Doctors informed Munoz and Marlise's parents...that the hospital wasn't going to disconnect Marlise from the ventilator. Texas law prohibited it because she pregnant....Munoz and his wife's parents told the hospital that Marlise, herself a veteran paramedic, had made it clear to everyone she didn't want to be kept alive by machines under any circumstances. The doctors and the hospital explained it didn't matter what Marlise or her husband or anyone else wanted — their hands were tied. She would stay on the ventilator until her 14-week-old fetus was delivered or died.
Goodwyn then dropped his "macabre" label of the situation and his likening of the baby to an organ. He continued by underlining that "reporters began looking into this Texas Advance Directives Act, and interviewing its authors. And the authors told reporters they never meant for their law to be used to keep a pregnant dead woman 'alive' until the hospital could deliver the baby. They said if that's what John Peter Smith Hospital was doing, the hospital was misreading the law."
Near the end of the article, the NPR journalist made it clear that he was targeting the hospital for daring to let the unborn baby live, even if it was just hours or days:
...When the case got to court last Friday it quickly fell apart for the hospital.
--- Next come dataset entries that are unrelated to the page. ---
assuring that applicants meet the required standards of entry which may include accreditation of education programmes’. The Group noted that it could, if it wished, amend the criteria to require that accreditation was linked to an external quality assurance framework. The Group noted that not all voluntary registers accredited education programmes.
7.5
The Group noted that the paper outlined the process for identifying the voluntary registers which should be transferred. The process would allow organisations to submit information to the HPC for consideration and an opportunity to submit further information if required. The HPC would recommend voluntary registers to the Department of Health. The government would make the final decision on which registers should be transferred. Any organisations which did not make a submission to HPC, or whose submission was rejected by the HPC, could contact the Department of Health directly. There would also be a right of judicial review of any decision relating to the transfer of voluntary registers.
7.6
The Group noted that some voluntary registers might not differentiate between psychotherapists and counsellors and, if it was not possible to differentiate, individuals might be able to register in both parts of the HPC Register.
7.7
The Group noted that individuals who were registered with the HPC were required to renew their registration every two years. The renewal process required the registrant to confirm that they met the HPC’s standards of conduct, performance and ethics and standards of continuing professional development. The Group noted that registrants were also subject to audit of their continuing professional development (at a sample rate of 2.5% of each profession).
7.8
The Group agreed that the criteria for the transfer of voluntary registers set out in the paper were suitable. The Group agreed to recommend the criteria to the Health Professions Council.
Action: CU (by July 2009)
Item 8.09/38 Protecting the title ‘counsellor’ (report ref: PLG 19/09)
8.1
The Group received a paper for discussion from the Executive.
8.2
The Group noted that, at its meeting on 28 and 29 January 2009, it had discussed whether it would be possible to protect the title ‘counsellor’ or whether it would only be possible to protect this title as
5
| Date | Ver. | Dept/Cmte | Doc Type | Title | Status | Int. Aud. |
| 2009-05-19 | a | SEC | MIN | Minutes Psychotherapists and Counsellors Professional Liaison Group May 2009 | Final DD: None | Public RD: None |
Its lawyers conceded in their filing that Munoz had been brain dead since Thanksgiving. The hospital also agreed her fetus wasn't viable, like it's mother it had been deprived of oxygen for at least an hour.
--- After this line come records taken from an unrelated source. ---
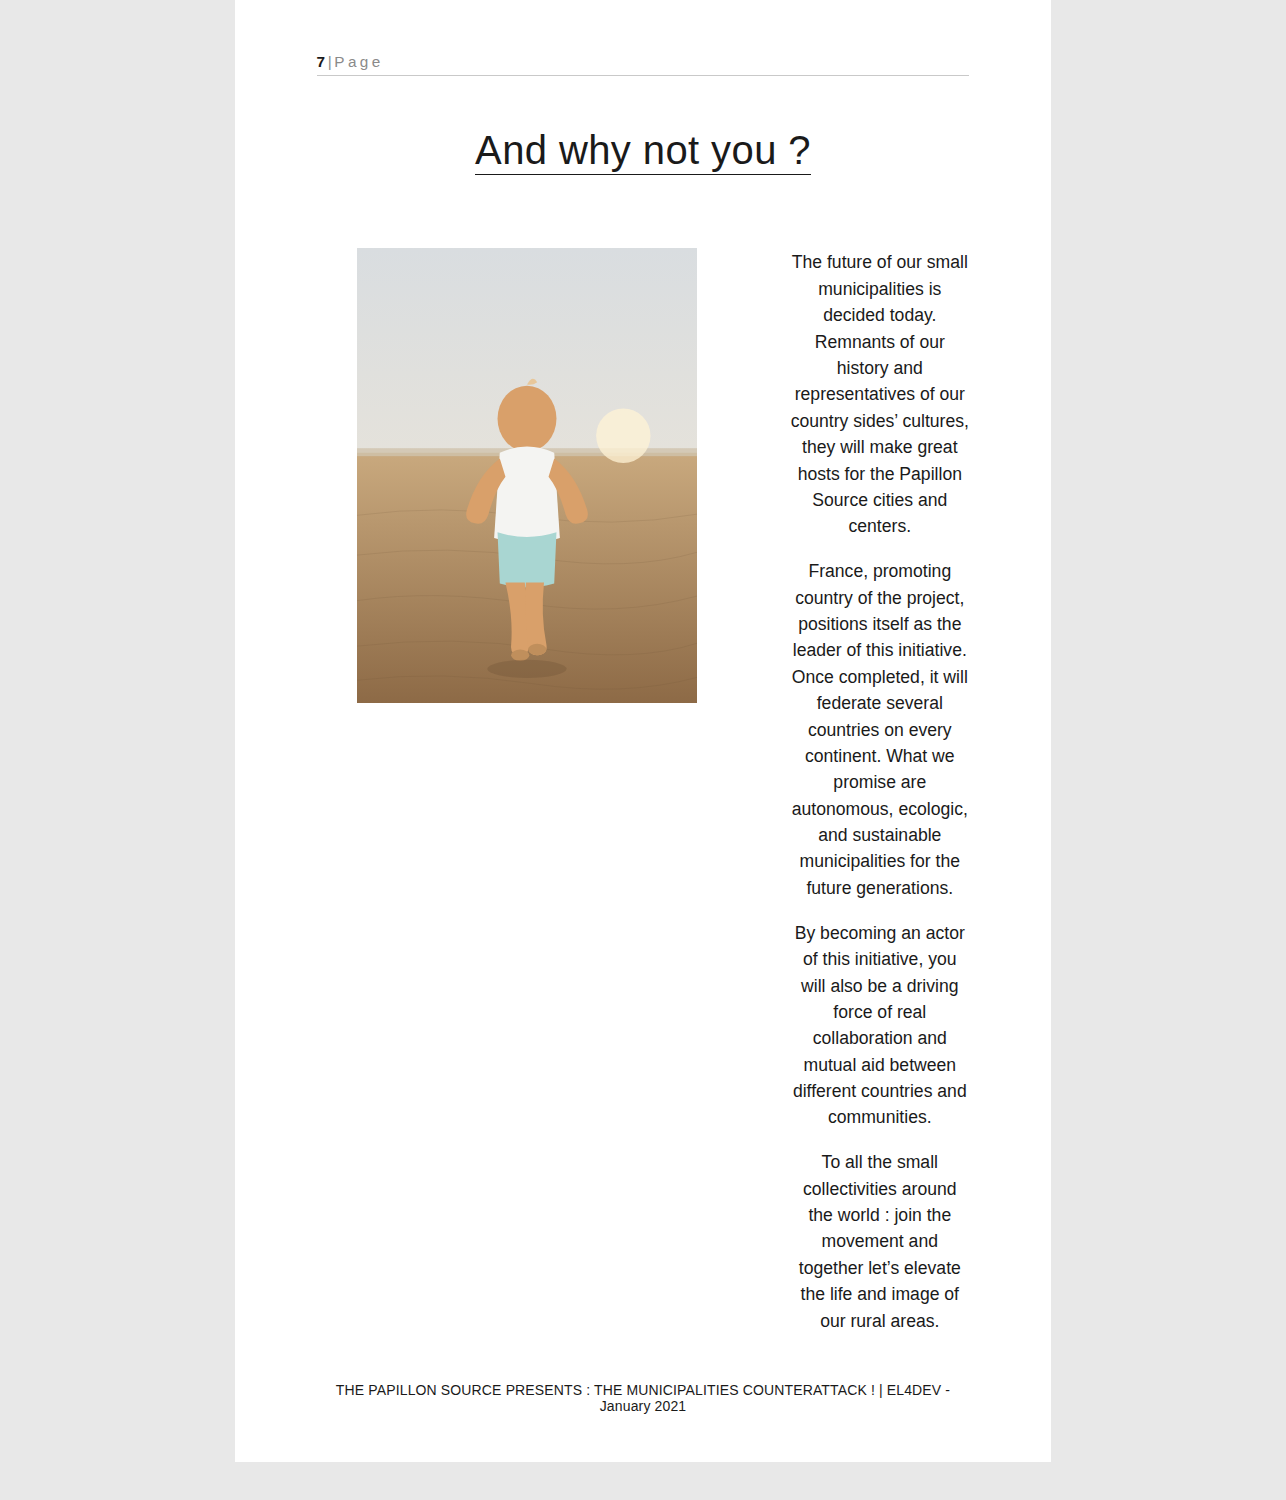7|Page
And why not you ?
The future of our small municipalities is decided today. Remnants of our history and representatives of our country sides’ cultures, they will make great hosts for the Papillon Source cities and centers.
France, promoting country of the project, positions itself as the leader of this initiative. Once completed, it will federate several countries on every continent. What we promise are autonomous, ecologic, and sustainable municipalities for the future generations.
By becoming an actor of this initiative, you will also be a driving force of real collaboration and mutual aid between different countries and communities.
To all the small collectivities around the world : join the movement and together let’s elevate the life and image of our rural areas.
THE PAPILLON SOURCE PRESENTS : THE MUNICIPALITIES COUNTERATTACK ! | EL4DEV - January 2021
The hospital's defense of its conduct was a tortured interpretation of the Texas Advance Directives Act. "If the legislature intended for life sustaining treatment to be withdrawn, allowing the unborn child to die, it could have expressed this intent by adding a second sentence to section 166.049 to the effect that, upon the mother's death, the healthcare providers must withdraw life sustaining treatment and let the unborn child die," the legal response from the hospital said. "It did not so provide."
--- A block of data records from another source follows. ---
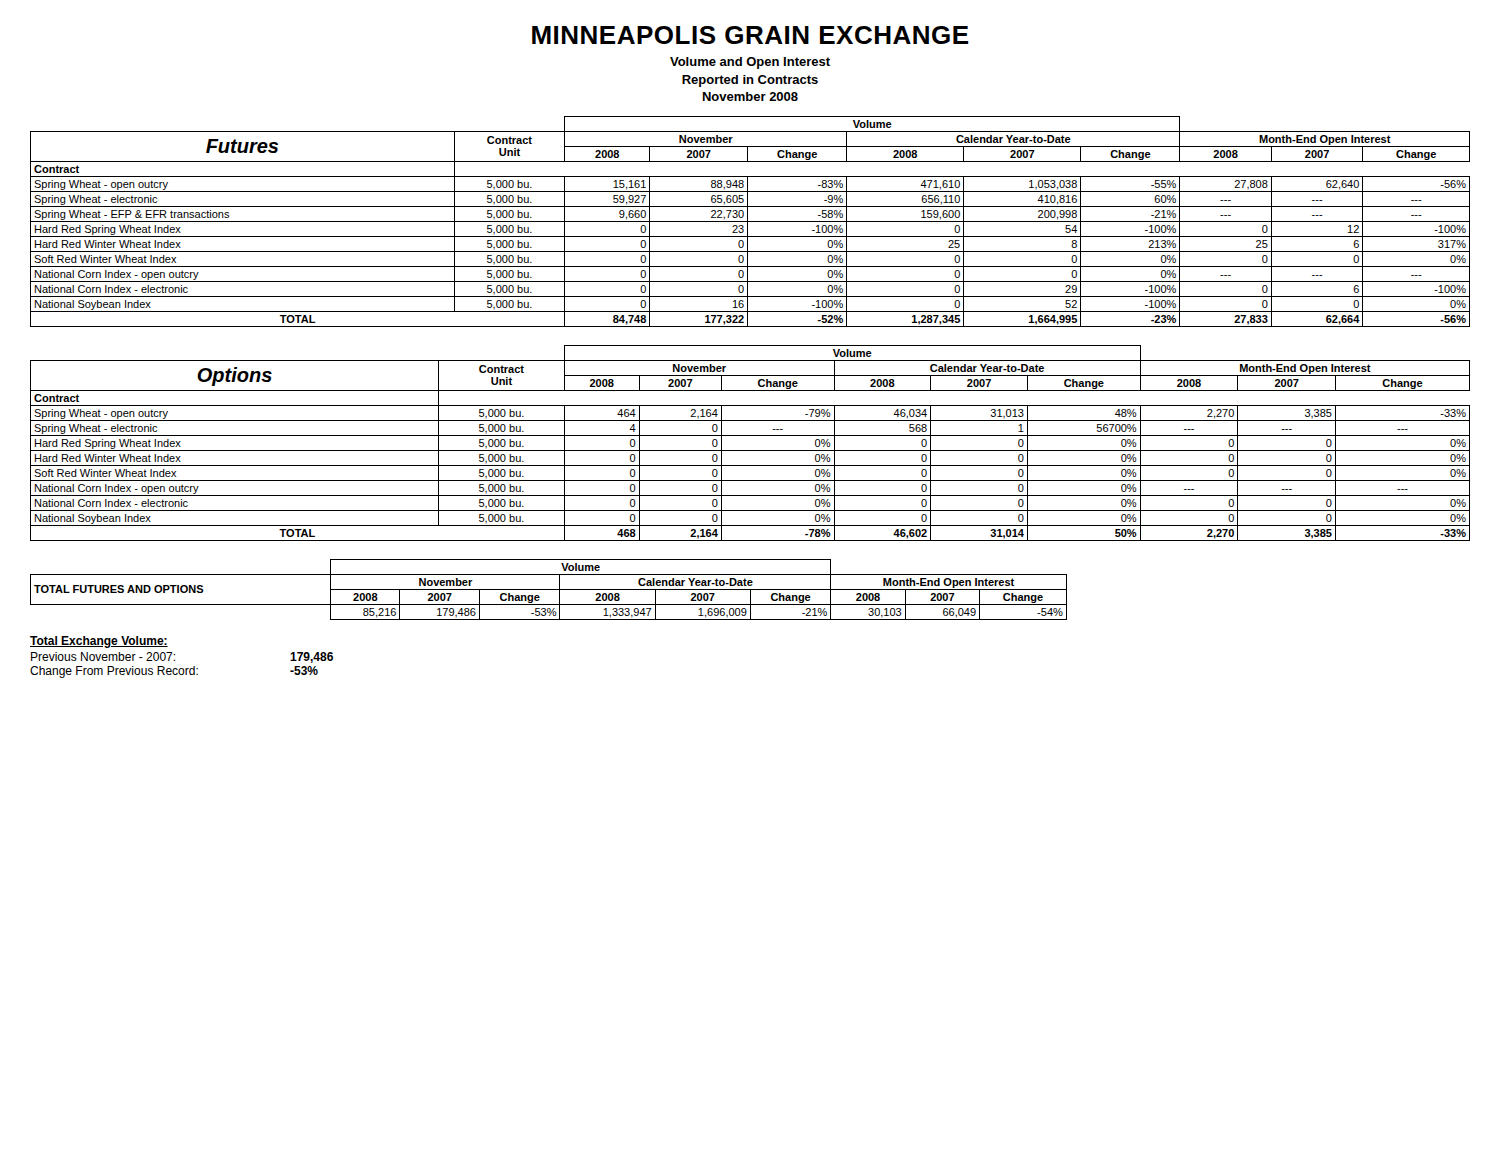MINNEAPOLIS GRAIN EXCHANGE
Volume and Open Interest
Reported in Contracts
November 2008
| | Volume | |
| Futures | Contract Unit | November | Calendar Year-to-Date | Month-End Open Interest |
| 2008 | 2007 | Change | 2008 | 2007 | Change | 2008 | 2007 | Change |
| Contract | | |
| Spring Wheat - open outcry | 5,000 bu. | 15,161 | 88,948 | -83% | 471,610 | 1,053,038 | -55% | 27,808 | 62,640 | -56% |
| Spring Wheat - electronic | 5,000 bu. | 59,927 | 65,605 | -9% | 656,110 | 410,816 | 60% | --- | --- | --- |
| Spring Wheat - EFP & EFR transactions | 5,000 bu. | 9,660 | 22,730 | -58% | 159,600 | 200,998 | -21% | --- | --- | --- |
| Hard Red Spring Wheat Index | 5,000 bu. | 0 | 23 | -100% | 0 | 54 | -100% | 0 | 12 | -100% |
| Hard Red Winter Wheat Index | 5,000 bu. | 0 | 0 | 0% | 25 | 8 | 213% | 25 | 6 | 317% |
| Soft Red Winter Wheat Index | 5,000 bu. | 0 | 0 | 0% | 0 | 0 | 0% | 0 | 0 | 0% |
| National Corn Index - open outcry | 5,000 bu. | 0 | 0 | 0% | 0 | 0 | 0% | --- | --- | --- |
| National Corn Index - electronic | 5,000 bu. | 0 | 0 | 0% | 0 | 29 | -100% | 0 | 6 | -100% |
| National Soybean Index | 5,000 bu. | 0 | 16 | -100% | 0 | 52 | -100% | 0 | 0 | 0% |
| TOTAL | 84,748 | 177,322 | -52% | 1,287,345 | 1,664,995 | -23% | 27,833 | 62,664 | -56% |
| | Volume | |
| Options | Contract Unit | November | Calendar Year-to-Date | Month-End Open Interest |
| 2008 | 2007 | Change | 2008 | 2007 | Change | 2008 | 2007 | Change |
| Contract | | |
| Spring Wheat - open outcry | 5,000 bu. | 464 | 2,164 | -79% | 46,034 | 31,013 | 48% | 2,270 | 3,385 | -33% |
| Spring Wheat - electronic | 5,000 bu. | 4 | 0 | --- | 568 | 1 | 56700% | --- | --- | --- |
| Hard Red Spring Wheat Index | 5,000 bu. | 0 | 0 | 0% | 0 | 0 | 0% | 0 | 0 | 0% |
| Hard Red Winter Wheat Index | 5,000 bu. | 0 | 0 | 0% | 0 | 0 | 0% | 0 | 0 | 0% |
| Soft Red Winter Wheat Index | 5,000 bu. | 0 | 0 | 0% | 0 | 0 | 0% | 0 | 0 | 0% |
| National Corn Index - open outcry | 5,000 bu. | 0 | 0 | 0% | 0 | 0 | 0% | --- | --- | --- |
| National Corn Index - electronic | 5,000 bu. | 0 | 0 | 0% | 0 | 0 | 0% | 0 | 0 | 0% |
| National Soybean Index | 5,000 bu. | 0 | 0 | 0% | 0 | 0 | 0% | 0 | 0 | 0% |
| TOTAL | 468 | 2,164 | -78% | 46,602 | 31,014 | 50% | 2,270 | 3,385 | -33% |
| | Volume | |
| TOTAL FUTURES AND OPTIONS | November | Calendar Year-to-Date | Month-End Open Interest |
| 2008 | 2007 | Change | 2008 | 2007 | Change | 2008 | 2007 | Change |
| | 85,216 | 179,486 | -53% | 1,333,947 | 1,696,009 | -21% | 30,103 | 66,049 | -54% |
Total Exchange Volume:
Previous November - 2007: 179,486
Change From Previous Record:-53%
And so John Peter Smith Hospital maintained a corpse against the wishes of the family, for the protection of a fetus that couldn't live.
As anti-abortion and pro-Munoz protesters demonstrated outside the courtroom, State District Judge R.H. Wallace's ruling was direct and brief. "Mrs. Munoz is dead," he wrote. "Defendants are ordered to pronounce Mrs. Munoz dead and remove the ventilator and all other 'life-sustaining' treatment from the body."
As Wallace's verdict was read, Erick Munoz wept into his hands as his mother-in-law held him in her arms and cried.
Back in September 2011, Goodwyn aided pro-abortion activists in their campaign at the time against Texas Governor Rick Perry for trimming state funding of "women's health clinics." The reporter didn't give an ideological label for the activists, vaguely labeling them "family planning advocates," and spotlighted their objection that some of the cut funds were now going to crisis pregnancy centers.